++++ Materials provided

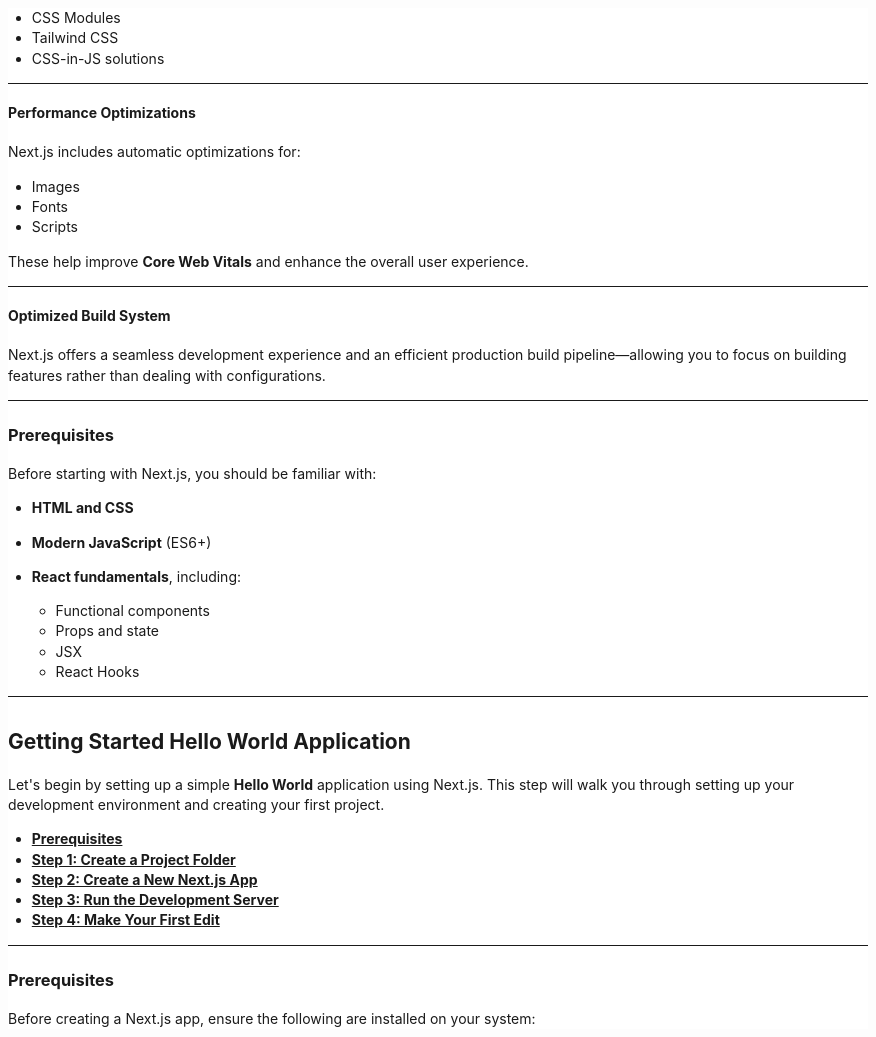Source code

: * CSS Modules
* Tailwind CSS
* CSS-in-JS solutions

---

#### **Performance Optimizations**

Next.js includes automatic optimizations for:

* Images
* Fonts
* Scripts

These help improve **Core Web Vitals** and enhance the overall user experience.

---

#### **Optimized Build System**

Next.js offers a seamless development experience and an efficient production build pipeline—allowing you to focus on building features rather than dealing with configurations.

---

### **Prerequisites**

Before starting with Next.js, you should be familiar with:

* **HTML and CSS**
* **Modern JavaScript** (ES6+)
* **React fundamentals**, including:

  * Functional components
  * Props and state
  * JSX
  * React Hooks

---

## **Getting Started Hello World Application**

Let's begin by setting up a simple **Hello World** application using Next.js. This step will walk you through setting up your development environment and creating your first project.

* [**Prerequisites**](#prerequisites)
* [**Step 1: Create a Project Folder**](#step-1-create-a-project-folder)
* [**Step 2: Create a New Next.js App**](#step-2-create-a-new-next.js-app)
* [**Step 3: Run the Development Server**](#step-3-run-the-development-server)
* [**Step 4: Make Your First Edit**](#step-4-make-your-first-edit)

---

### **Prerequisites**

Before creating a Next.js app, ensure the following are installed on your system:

++++++++
++++ Materials provided

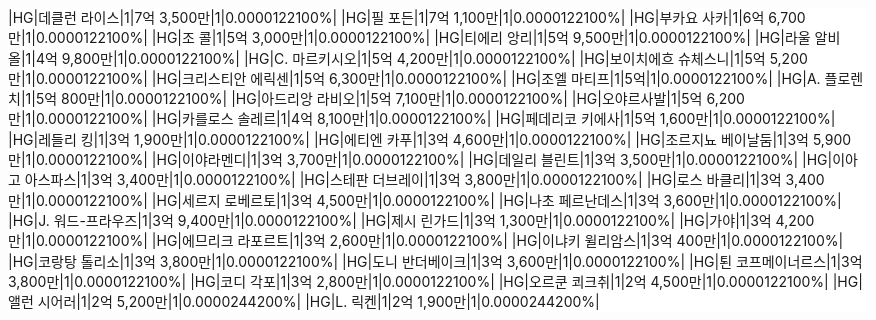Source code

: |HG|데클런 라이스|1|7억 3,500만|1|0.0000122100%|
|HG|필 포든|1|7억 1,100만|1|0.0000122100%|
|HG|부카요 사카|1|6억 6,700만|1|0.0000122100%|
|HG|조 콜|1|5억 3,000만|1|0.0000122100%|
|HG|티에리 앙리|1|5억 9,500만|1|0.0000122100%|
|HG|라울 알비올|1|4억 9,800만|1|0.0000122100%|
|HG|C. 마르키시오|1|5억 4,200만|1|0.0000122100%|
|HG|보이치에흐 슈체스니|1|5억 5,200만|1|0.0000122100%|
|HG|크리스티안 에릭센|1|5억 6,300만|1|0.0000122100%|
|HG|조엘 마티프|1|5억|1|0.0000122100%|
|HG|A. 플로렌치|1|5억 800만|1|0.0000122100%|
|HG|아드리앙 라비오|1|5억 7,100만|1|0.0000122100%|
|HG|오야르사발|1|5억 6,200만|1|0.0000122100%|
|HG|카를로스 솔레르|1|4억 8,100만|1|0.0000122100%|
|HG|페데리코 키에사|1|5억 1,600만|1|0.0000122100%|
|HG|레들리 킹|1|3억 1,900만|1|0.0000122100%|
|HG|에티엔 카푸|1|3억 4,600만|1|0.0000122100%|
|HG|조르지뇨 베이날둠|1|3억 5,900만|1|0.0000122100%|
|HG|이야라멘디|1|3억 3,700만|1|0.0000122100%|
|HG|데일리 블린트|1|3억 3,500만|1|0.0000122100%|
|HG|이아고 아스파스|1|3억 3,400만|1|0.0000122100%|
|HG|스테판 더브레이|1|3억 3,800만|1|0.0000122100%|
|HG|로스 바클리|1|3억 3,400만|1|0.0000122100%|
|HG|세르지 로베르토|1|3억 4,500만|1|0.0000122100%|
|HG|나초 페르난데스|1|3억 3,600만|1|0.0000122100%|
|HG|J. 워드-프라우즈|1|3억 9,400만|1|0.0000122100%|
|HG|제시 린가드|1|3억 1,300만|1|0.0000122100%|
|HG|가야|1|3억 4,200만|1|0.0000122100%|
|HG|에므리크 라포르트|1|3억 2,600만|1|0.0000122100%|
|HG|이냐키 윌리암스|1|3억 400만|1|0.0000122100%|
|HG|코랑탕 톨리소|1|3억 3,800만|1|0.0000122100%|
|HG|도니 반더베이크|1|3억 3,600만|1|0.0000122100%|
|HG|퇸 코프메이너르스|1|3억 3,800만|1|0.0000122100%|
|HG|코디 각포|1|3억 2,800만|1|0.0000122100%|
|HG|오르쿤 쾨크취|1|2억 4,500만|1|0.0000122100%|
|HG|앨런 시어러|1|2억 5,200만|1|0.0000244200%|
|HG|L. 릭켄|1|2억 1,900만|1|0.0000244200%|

++++++++

Search the entries for the word "first". Copy each line where it appears.

Let's begin by setting up a simple **Hello World** application using Next.js. This step will walk you through setting up your development environment and creating your first project.
* [**Step 4: Make Your First Edit**](#step-4-make-your-first-edit)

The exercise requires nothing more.